S.F. Takes Another Stab at Expanding Eviction Protections

Were it not for former Mayor Gavin Newsom's veto, tenants in newer buildings would be afforded just cause eviction protections and relocation subsidies.

Before the onslaught of displacement, San Francisco nearly expanded eviction protections to most buildings. A narrow defeat at the hands of Gov. Gavin Newsom and 10 years later, supervisors are considering similar legislation.

Tenants living in homes built before June 13, 1979 are afforded protections like limited annual rent increases, just cause eviction protections, and relocation bonuses. Under legislation brought forward by Supervisor Matt Haney, those controls — minus rent increase limitations — would apply to people in newer buildings as well.

“It’s hugely consequential for the 35,000 plus residents who will be covered and don’t have to live in fear of arbitrary eviction,” Haney tells SF Weekly. “These sort of protections are something that, as a resident, you don’t know that you need until you do.”

That legislation is expected to land before the full Board of Supervisors on Dec. 10 after a breezy run through the Rules Committee on Monday.
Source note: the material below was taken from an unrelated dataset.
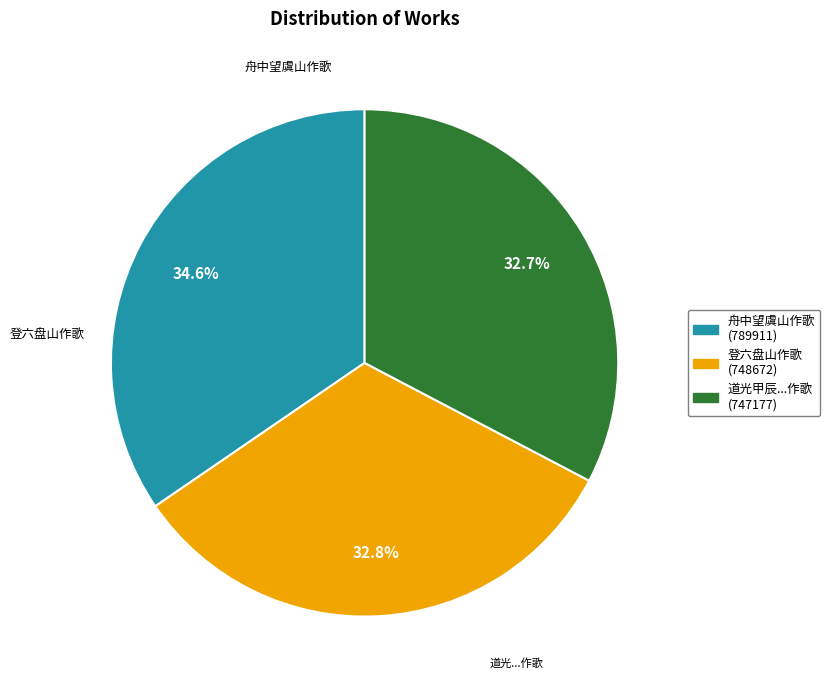

Is there a majority slice in this chart?

No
It has the support of Supervisors Hillary Ronen, Sandra Lee Fewer, and Shamann Walton as cosponsors.

In 2010, San Francisco supervisors approved similar legislation that would have expanded rent control to homes built after 1979. But supervisors were one vote shy of a veto-proof approval and Newsom, then San Francisco mayor, killed it.

“Would it have prevented or slowed the gentrification or displacement were seeing? Maybe,” says Cynthia Fong, an organizer with the Housing Rights Committee of San Francisco focused on the Richmond District. “Now there is a way for renters who can access a lawyer, affirmatively, to fight rent increases that might be above local or state laws.”

Nearly a decade later as California governor, Newsom approved similar, though what some called watered down, statewide eviction protections and anti-rent gouging in the form of Assembly Bill 1482 authored by San Francisco’s Assemblymember David Chiu. It protects tenants who fall outside just cause evictions, which accounts for behavior like nonpayment, breaches in the lease, and criminal activity.

AB 1482, however, does not account for buildings established after 2004 nor cover tenants living in eligible buildings for less than a year. Haney’s closes those loopholes in San Francisco and brings the changes under the jurisdiction of the local Rent Board, an entity many cities don’t have.

The proposed 2018 repeal of Costa Hawkins, a state law that locked San Francisco into that 1979 limitation, would have paved the way to also expand rent control limitations but was crushed at the ballot box. Further, enforcement of these protections, barriers to tenant counsel, and vacancy control still loom large among tenant advocates like Fong. Several public commenters at Monday’s meeting called the legislation an overdue, common-sense change.

“It starts this series of events that’s catastrophic for some people,” said Jennifer Freidenbach, Coalition on Homelessness director, about the challenge of recovering from an eviction. “We have to go upstream and take these measures if we want to address homelessness.”

Haney noted that Newsom’s change in attitude and AB 1482 shows the extent of the problem and progress made by tenant groups at the state level. Lack of opposition during the Rules Committee hearing and unanimous vote to move to the full Board also marked a significant shift for Ronen, who worked as a legislative aide to predecessor David Campos.

“I’ve been involved in countless amounts of tenant legislation and it’s never felt this easy before,” Ronen said at Monday’s meeting, commending continued work of tenant rights advocates. “What a difference a board makes, right?”